Low-priority alerts can be duplicate, irrelevant, or correlated. There is, therefore, a need to intelligently segregate and monitor the actual alerts over false positives or negatives. Additionally, fusing correlated alerts as event diagnostics instead of sending over monotonous emails can avoid flooding your inbox. While it is often a good practice for the user to define rules and workflows to reduce the mail clutter or message pings, our existing tools definitely have room for improvement and should do better.
Essentially, alerts should have the following features:
- Be as limited in quantity as possible - you don’t need multiple alerts for the same failure point
- Be actionable - an intelligent alert that just doesn’t state the problem, but gives additional information (including but not limited to cascading impact of alert, possible resolution, quick link to dashboard for additional details etc.)
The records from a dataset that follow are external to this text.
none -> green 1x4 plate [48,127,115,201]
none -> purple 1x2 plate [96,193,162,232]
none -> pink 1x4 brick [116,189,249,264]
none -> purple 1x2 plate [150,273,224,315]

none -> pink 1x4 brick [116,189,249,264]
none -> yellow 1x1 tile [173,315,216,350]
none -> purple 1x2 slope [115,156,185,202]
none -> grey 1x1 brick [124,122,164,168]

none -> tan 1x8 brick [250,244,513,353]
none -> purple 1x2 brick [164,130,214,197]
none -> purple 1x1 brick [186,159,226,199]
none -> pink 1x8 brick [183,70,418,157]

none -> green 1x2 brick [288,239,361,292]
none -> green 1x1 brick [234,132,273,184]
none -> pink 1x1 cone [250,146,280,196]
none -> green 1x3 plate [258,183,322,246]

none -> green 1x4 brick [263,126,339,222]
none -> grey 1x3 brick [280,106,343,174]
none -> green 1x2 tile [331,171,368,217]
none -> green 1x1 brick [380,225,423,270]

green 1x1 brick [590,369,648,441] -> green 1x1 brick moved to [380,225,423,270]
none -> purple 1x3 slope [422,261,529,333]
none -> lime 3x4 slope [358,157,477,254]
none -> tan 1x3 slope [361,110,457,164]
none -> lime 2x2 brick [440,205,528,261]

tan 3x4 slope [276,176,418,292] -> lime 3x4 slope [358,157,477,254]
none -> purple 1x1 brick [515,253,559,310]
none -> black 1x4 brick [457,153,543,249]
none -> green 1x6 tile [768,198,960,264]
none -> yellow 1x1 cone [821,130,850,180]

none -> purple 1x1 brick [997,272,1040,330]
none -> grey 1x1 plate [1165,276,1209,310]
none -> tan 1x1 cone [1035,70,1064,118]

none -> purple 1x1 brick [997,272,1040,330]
- Be directed to the right person - an alert should be categorized to alert the relevant point of contact and not add fatigue to the entire team
- Be sent in advance of failure - the most effective alert is one that comes in advance of the failure , giving teams time to fix before S**T hits the fan!
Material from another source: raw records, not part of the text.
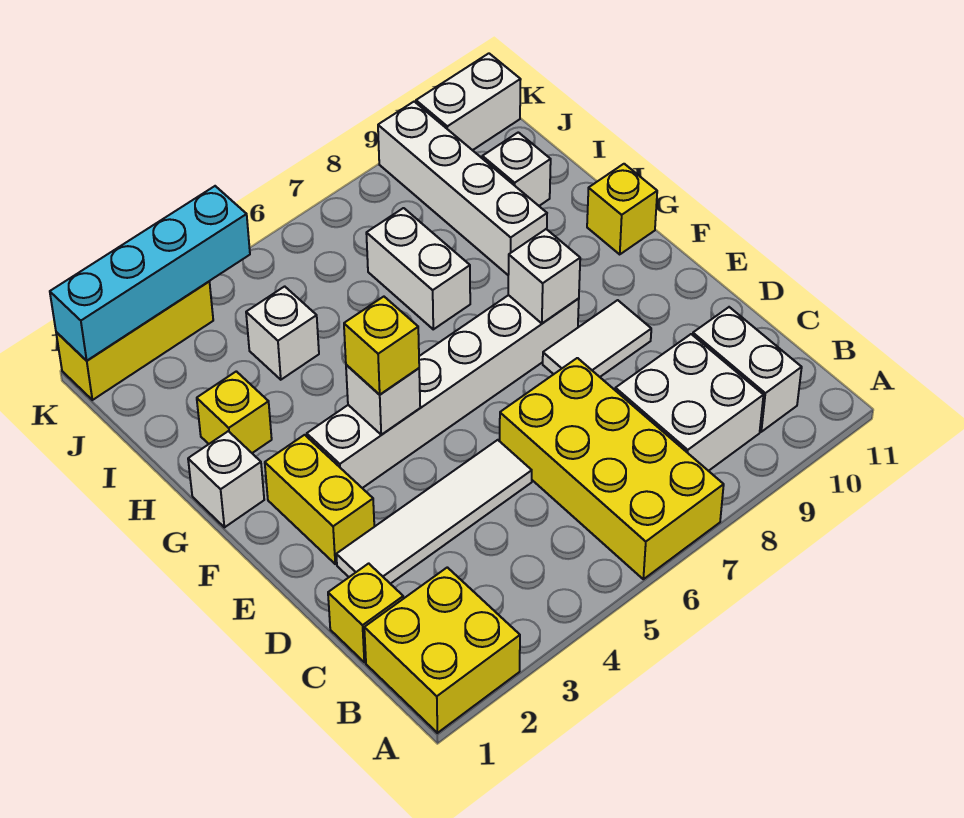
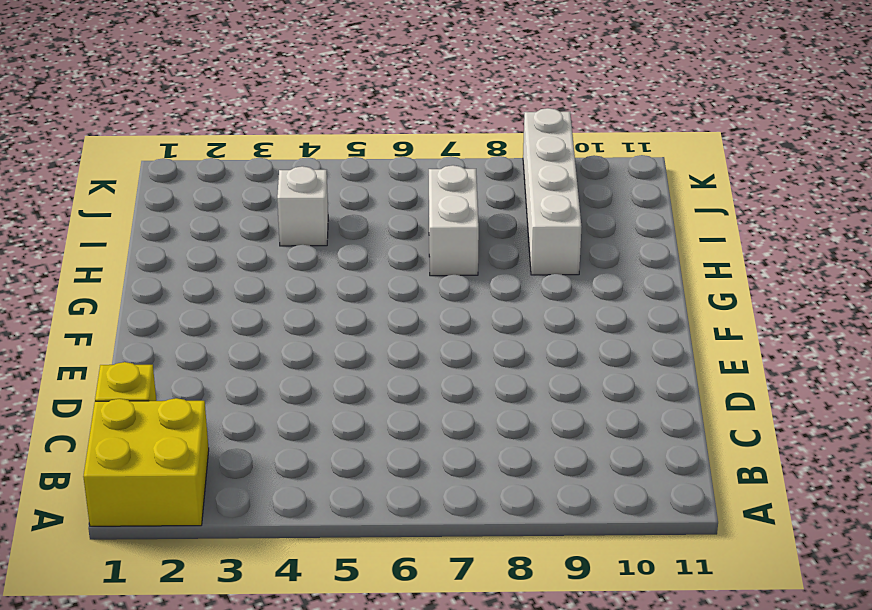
none -> yellow 2x4 brick [500,358,724,579]
none -> white 2x2 brick [615,334,763,471]
none -> white 1x2 brick [693,307,802,432]

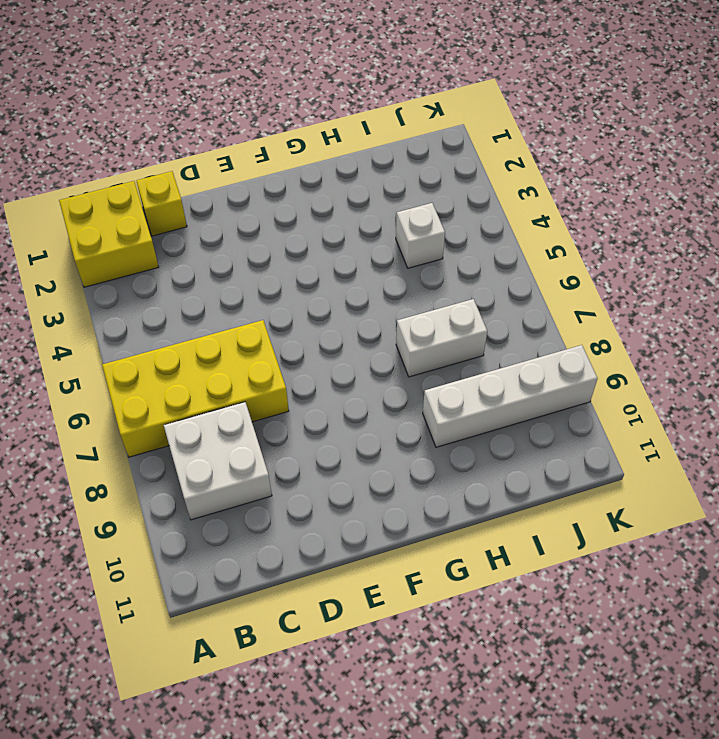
none -> white 1x2 brick [693,307,802,432]
none -> white 1x4 tile [336,440,532,584]
none -> yellow 1x2 brick [265,435,374,564]

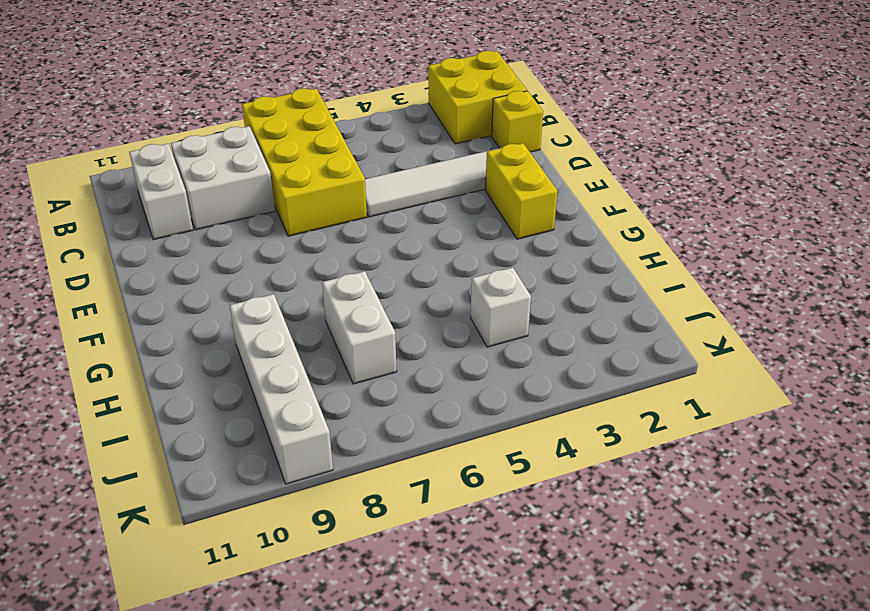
none -> white 1x2 tile [543,300,651,377]
none -> white 1x6 brick [307,295,579,488]
none -> white 1x1 brick [188,431,264,527]

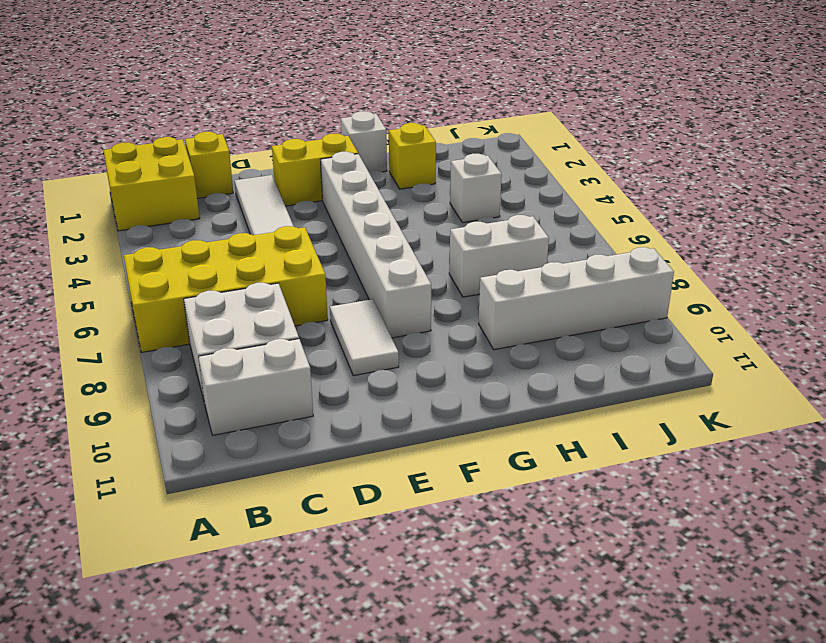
none -> yellow 1x1 brick [587,164,657,254]
none -> white 1x1 brick [482,132,551,206]
none -> yellow 1x3 brick [56,282,213,400]

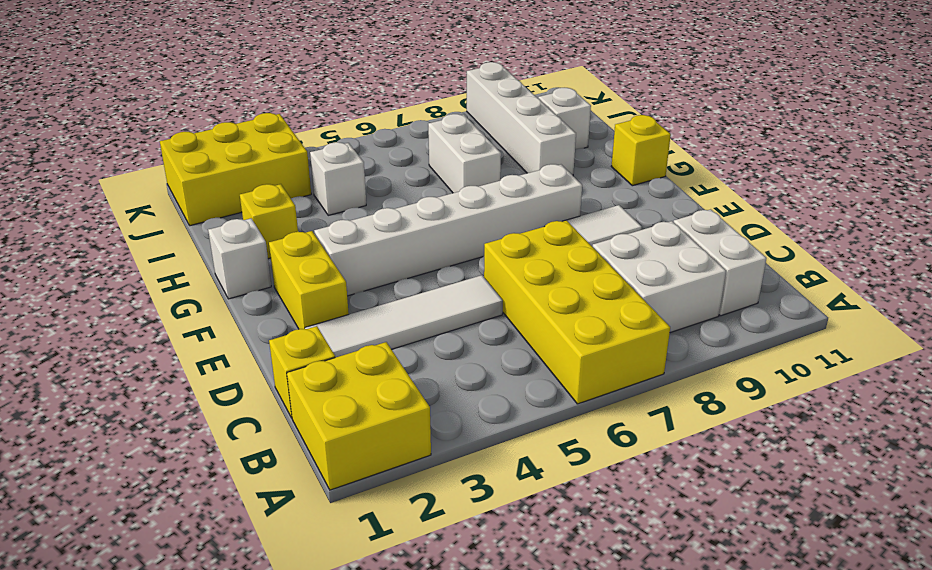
yellow 2x3 brick [160,113,311,226] -> yellow 1x3 brick [56,282,213,400]
none -> white 1x2 brick [416,53,521,150]
none -> white 1x1 brick [346,365,420,435]
none -> white 1x1 brick [508,229,580,323]

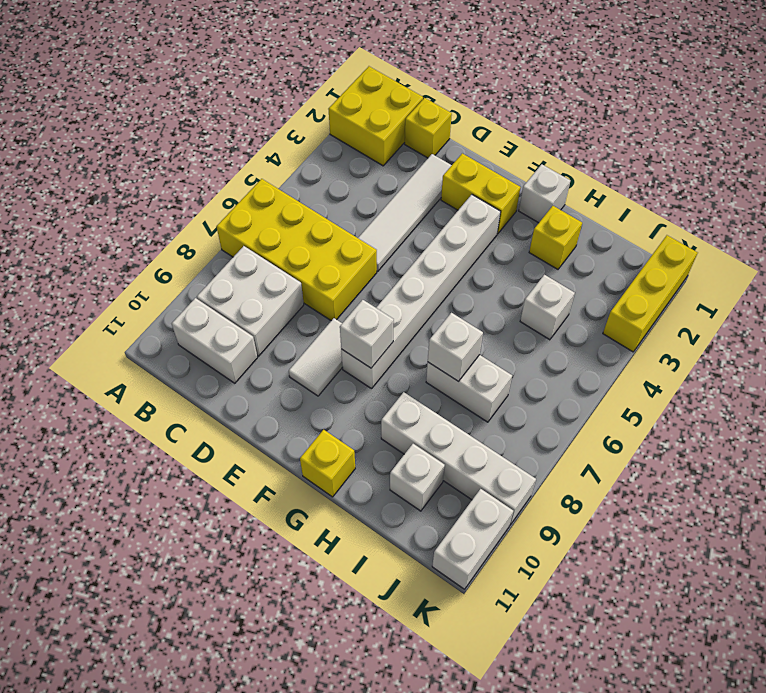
white 1x1 brick [428,313,483,382] -> white 1x1 brick moved to [346,365,420,435]
none -> cyan 1x4 brick [50,186,250,361]
none -> yellow 1x1 brick [344,297,419,395]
Over and above the mentioned features, we have also noticed that engineers tend to stress out even when the number of alerts are less. The silence leads to the overthinking mind go in a spiral - “is the system not breaking or is the alerting system itself broken?”
The first step therefore is to trust your system, alerting tool and the workflows that you have set up. The next step of course is to choose the right tool and only then can you go ahead and enjoy a good night’s sleep without the 3am interruptions!
How can Last9 help?
Last9’s SLO Manager tool allows you to seamlessly set and manage SLOs for your services. It’s a simple 3 step process:
Source metrics from the multiple silos where your data lives → define your SLIs and SLOs → connect through a webhook with your favourite alerting system (Slack, Pagerduty, Opsgenie, email etc.).
What you see going forward is the most manageable system of alerts that you have ever experienced. We (cheekily) call it sleep-friendly-alerting: primarily because it grew out of our own pain point of those midnight interruptions and fires!
Here’s how it works:
- We understand what is “normal” for your system: Last9 analyzes your historical metrics to understand expected levels of important system metrics (throughput, availability, latency etc.)
- Notice when “normal” is about to break: Before an outage reaches its peak, we are able to analyze that your system’s normal levels are changing and that things may break. This allows us to send you alerts of a service “under threat”
- Send intelligent alerts that are actionable: Our alerts now know when your system is about to break. However, we go one step further and tell you the potential cascading effects of a particular failure and point you instantly to the SLO and service that is breaking.
But let's finally accept one thing before you leave. Your systems will go wrong. Surprising side effects will emerge. You want to find them as fast and early as possible. And if you are the on-call engineer at 3 AM and see an alert from Last9, you can avoid cursing us and be absolutely sure that it’s not just a “screamed wolf”!